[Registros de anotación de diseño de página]
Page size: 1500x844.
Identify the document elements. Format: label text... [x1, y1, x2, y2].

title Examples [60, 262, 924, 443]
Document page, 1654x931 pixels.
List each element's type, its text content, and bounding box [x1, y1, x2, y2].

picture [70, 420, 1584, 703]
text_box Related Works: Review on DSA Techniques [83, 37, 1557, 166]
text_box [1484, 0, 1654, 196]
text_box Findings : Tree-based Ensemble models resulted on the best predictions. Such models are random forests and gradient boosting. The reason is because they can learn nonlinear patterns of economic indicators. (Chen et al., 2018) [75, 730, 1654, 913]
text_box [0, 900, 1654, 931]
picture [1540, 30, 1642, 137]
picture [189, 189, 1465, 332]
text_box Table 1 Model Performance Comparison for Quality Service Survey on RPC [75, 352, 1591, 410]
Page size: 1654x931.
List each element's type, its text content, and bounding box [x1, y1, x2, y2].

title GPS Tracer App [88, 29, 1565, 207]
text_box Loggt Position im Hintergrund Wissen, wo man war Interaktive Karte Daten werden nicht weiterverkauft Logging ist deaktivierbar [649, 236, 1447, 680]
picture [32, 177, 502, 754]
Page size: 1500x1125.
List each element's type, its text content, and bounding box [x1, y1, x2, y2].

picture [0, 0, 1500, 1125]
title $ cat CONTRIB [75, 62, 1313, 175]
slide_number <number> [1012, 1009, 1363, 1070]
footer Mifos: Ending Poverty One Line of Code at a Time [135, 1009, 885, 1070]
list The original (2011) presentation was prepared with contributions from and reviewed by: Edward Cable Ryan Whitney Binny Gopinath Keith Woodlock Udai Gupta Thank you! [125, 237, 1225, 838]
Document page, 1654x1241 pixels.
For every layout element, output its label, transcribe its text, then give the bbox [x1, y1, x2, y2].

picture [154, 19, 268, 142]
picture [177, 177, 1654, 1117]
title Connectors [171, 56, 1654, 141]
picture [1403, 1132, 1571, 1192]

— Tarea requerida —
Reescribe las líneas desde la que contiene "Document page, 1654x1241 pixels." hasta el final de los registros y cambia "transcribe" por "copy". Deja todo lo demás sin modificar.

— Resultado —
Document page, 1654x1241 pixels.
For every layout element, output its label, copy its text, then give the bbox [x1, y1, x2, y2].

picture [154, 19, 268, 142]
picture [177, 177, 1654, 1117]
title Connectors [171, 56, 1654, 141]
picture [1403, 1132, 1571, 1192]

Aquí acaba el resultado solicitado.